I was describing it in terms the simple things that used to satisfy me. Do you remember when you would spend all day working in the yard or riding your bike and expending a lot of energy? Then you would take a shower and sit around while the breeze blew over you and feel total contentment? Sure there could be things that weren't going right in other areas, but it didn't matter. Then me and my wife would get ready and go out and have a wonderful time and end up in the sack. My life was not just good, it was GREAT. And the sad thing is, I DID appreciate it. I felt like I had the world by the ass and was relishing in it.
I still have a great job (I hate it but it pays great), a great (and hot
) wife and kids, a great house and all the trappings. I guess it goes to show us that true happiness really doesn't rest in anything but peace of mind. I am really struggling with that right now also and anything that I figure out, I will pass on. I am very unequipped to figure this all out and use my family to talk about this stuff with and that helps a bit, but not totally.

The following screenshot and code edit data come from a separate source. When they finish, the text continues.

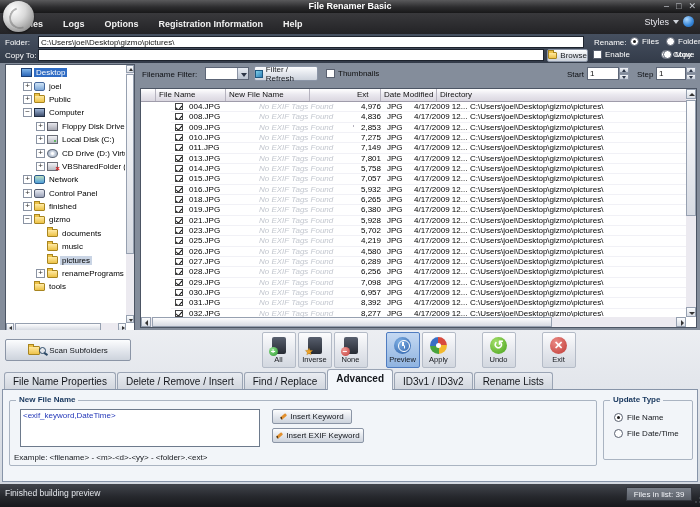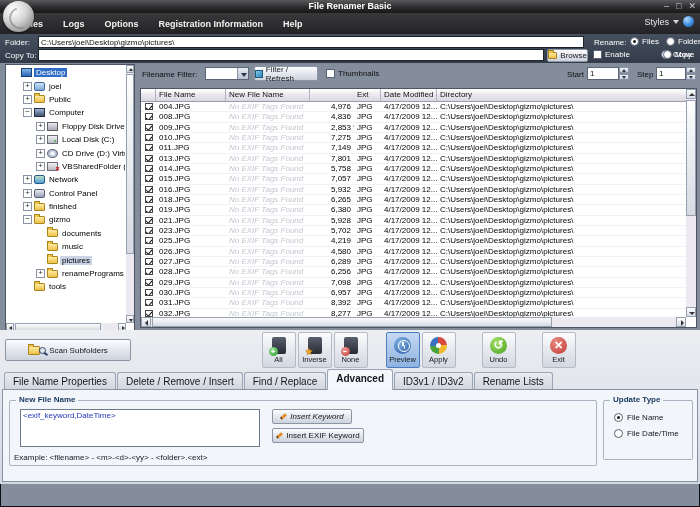--- a/index.html
+++ b/index.html
@@ -95,7 +95,7 @@
   .grid{position:absolute;left:140px;top:25px;width:557px;height:240px;background:#fff;border:1px solid #4c5564;}
   .ghead{position:absolute;left:0;top:0;right:10px;height:13px;display:flex;background:linear-gradient(#ffffff,#e9e7ee 50%,#dad7e0);border-bottom:1px solid #9f9caa;}
   .ghead span{font-size:8px;color:#111;padding:1px 3px;border-right:1px solid #b6b3bf;overflow:hidden;white-space:nowrap;}
-  .grows{position:absolute;left:0;top:13px;right:10px;bottom:10px;overflow:hidden;}
+  .grows{position:absolute;left:0;top:13px;right:10px;bottom:10px;overflow:hidden;padding-left:30px;}
   .trow{display:flex;height:10.33px;align-items:center;border-bottom:1px solid #f1f1f6;}
   .trow span{font-size:8px;color:#000;padding:0 3px;white-space:nowrap;overflow:hidden;}
   .c-check{width:15px;min-width:15px;display:flex;justify-content:center;}

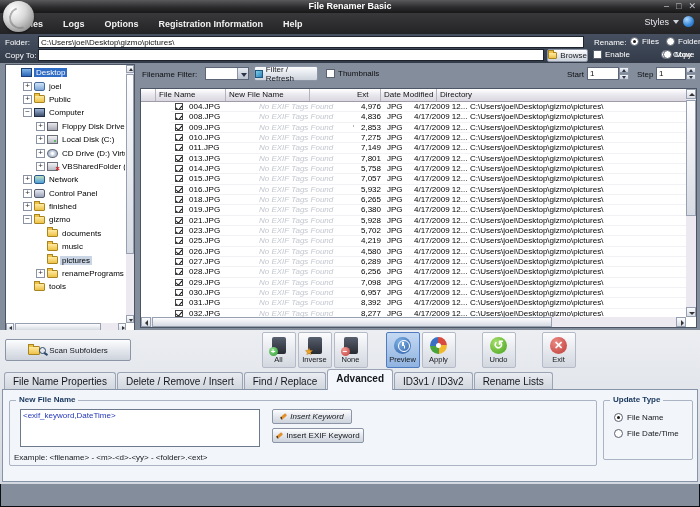--- a/index.html
+++ b/index.html
@@ -682,7 +682,7 @@
         <div class="group g-new">
           <span class="gtitle">New File Name</span>
           <textarea class="nftext" spellcheck="false" style="">&lt;exif_keyword,DateTime&gt;</textarea>
-          <div class="btn kwbtn" style="left:262px;top:8px;width:80px;font-style:italic;">
+          <div class="btn kwbtn" style="left:262px;top:8px;width:80px;">
             <span class="pen"></span>
             <span>Insert Keyword</span>
           </div>

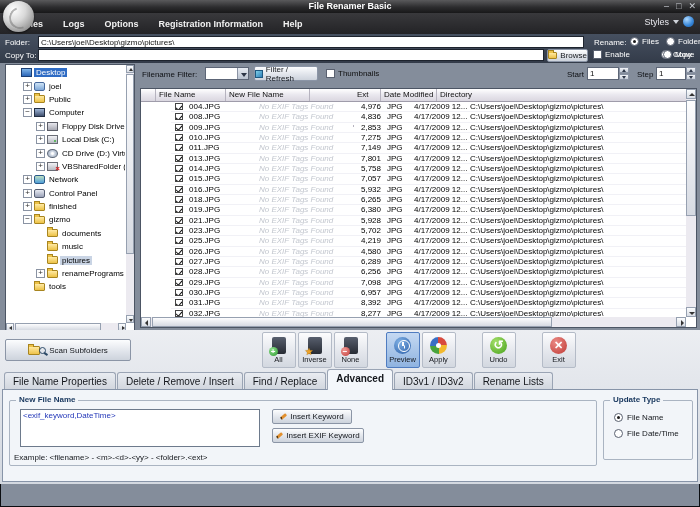--- a/index.html
+++ b/index.html
@@ -707,6 +707,11 @@
     </div>
   </div>
 
+  <div class="statusbar">
+    <span class="stext">Finished building preview</span>
+    <span class="filesbox">Files in list: 39</span>
+    <span class="grip"></span>
+  </div>
 
 </div>
 

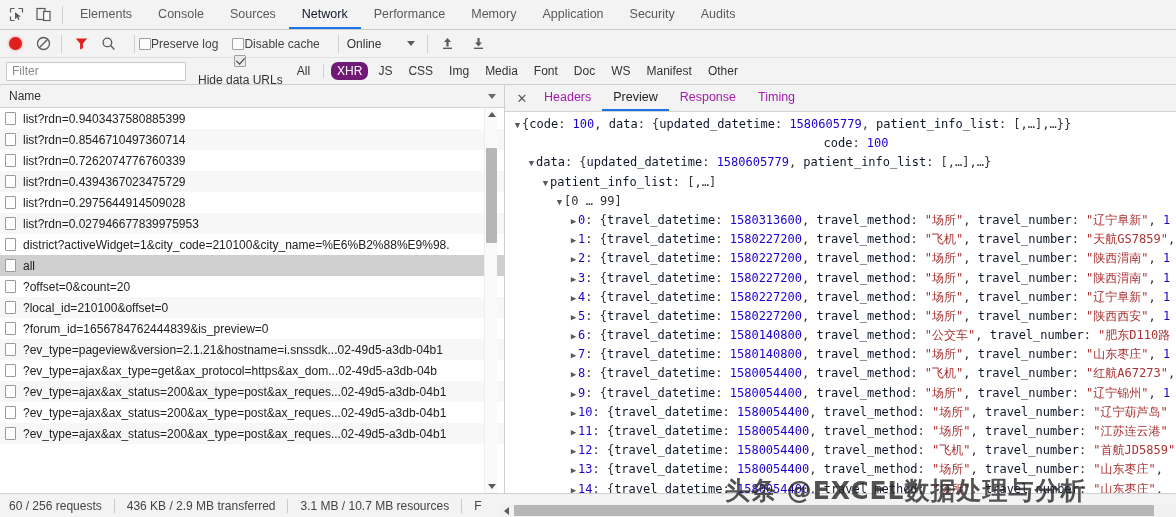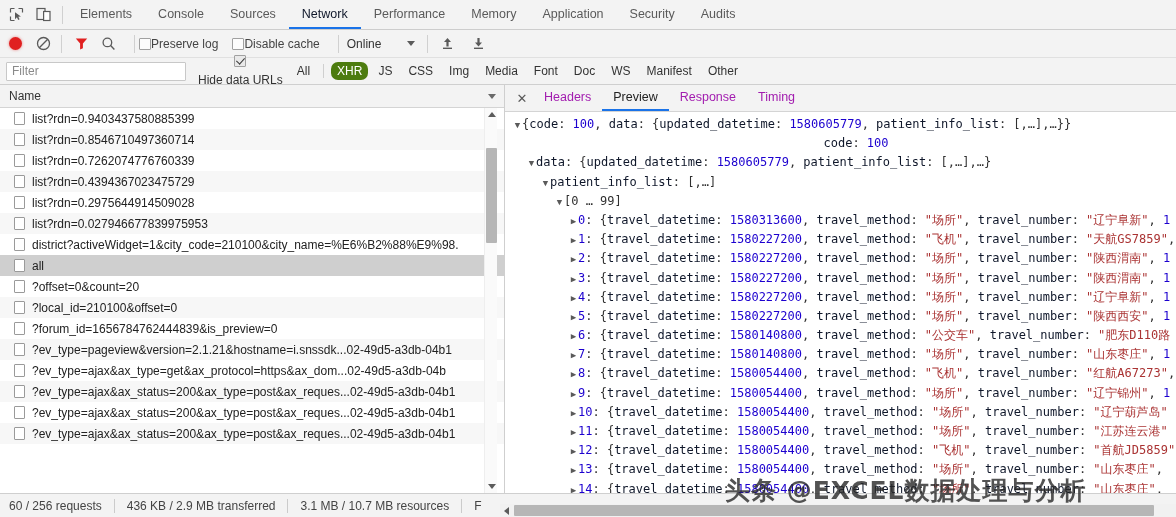--- a/index.html
+++ b/index.html
@@ -143,7 +143,7 @@
     cursor: pointer;
     white-space: nowrap;
   }
-  .type-pill.active { background: #4d7c0f; color: #fff; }
+  .type-pill.active { background: #701a75; color: #fff; }
   .type-sep { width: 1px; height: 14px; background: #cfcfcf; margin: 0 5px; }
 
   

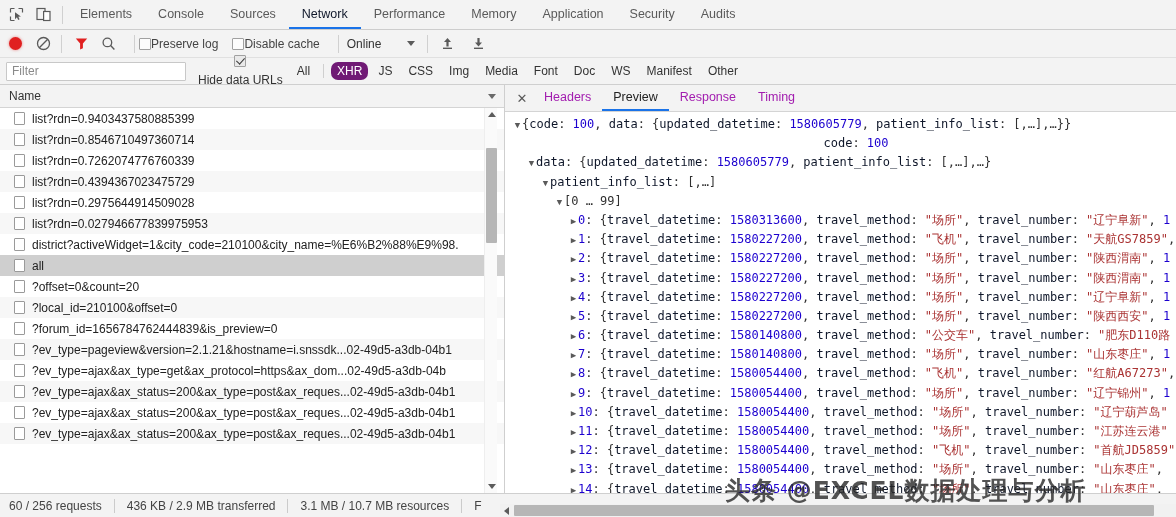--- a/index.html
+++ b/index.html
@@ -185,7 +185,7 @@
     display: flex; align-items: center;
     font-size: 12px;
     color: #222;
-    padding-left: 14px;
+    padding-left: 5px;
     white-space: nowrap;
     overflow: hidden;
     cursor: pointer;

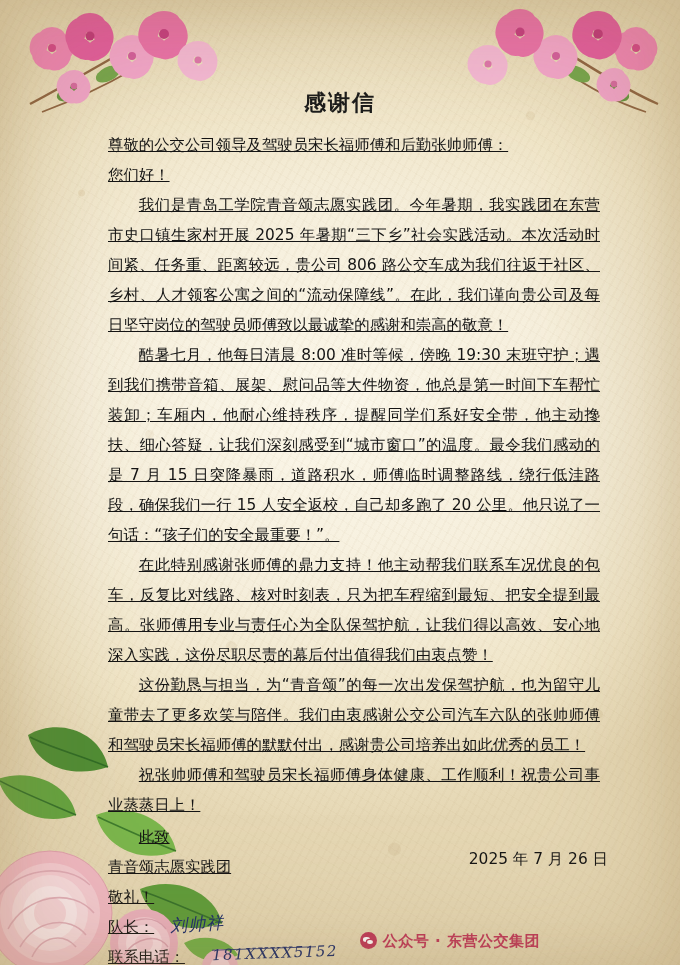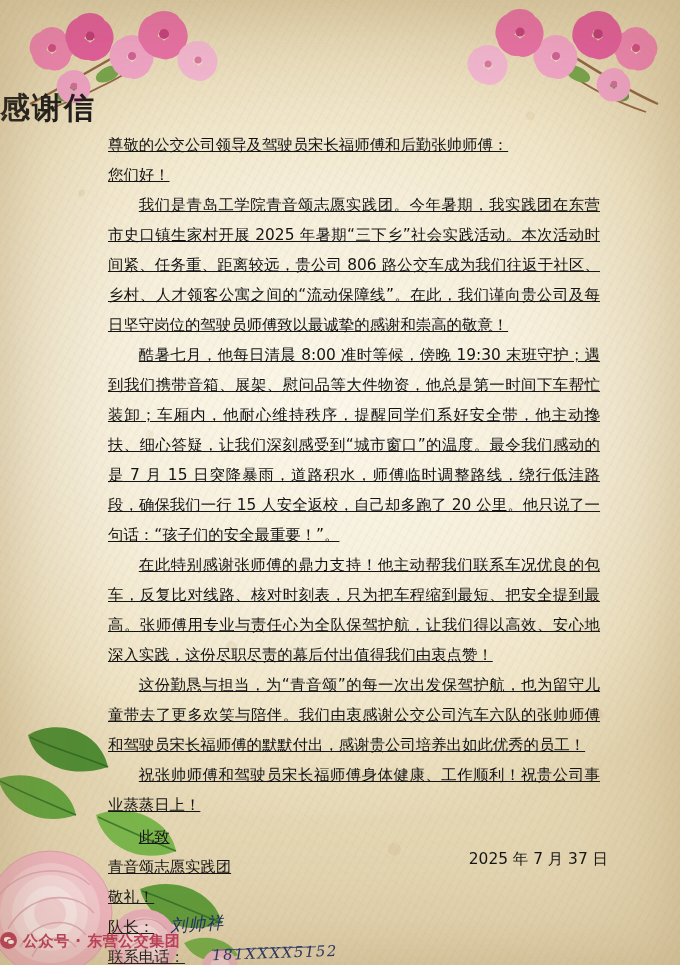--- a/index.html
+++ b/index.html
@@ -62,9 +62,9 @@
     top: 88px;
     left: 0;
     width: 680px;
-    text-align: left;
+    text-align: center;
     font-family: "DejaVu Serif", "Liberation Serif", serif;
-    font-size: 30px;
+    font-size: 22px;
     font-weight: 700;
     color: #1a1a1a;
     letter-spacing: 2px;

The only thing I know is that I have to figure it out because I'm not a quitter and you don't sound like one either. There are people who figure it out and gain peace and I WILL be one of them, but right now I'm just not feeling too close to the answer.
I, too, have vision, balance and dizziness issues. The only thing I've found that helps dizziness well is marijuana, but that isn't the answer since you can't just go around high all the time, plus it makes me so damn tired, but it does give some temporary relief in the evenings. The dizziness is so hard to handle because it has even taken away my hunger, and not eating is not an option.
I feel like I'm preaching to choir after reading your initial post, so all I can offer is some solidarity. I'm in the exact same spot as you right now and all of the sudden I don't feel so alone. Thanks for sharing, we'll get it done somehow.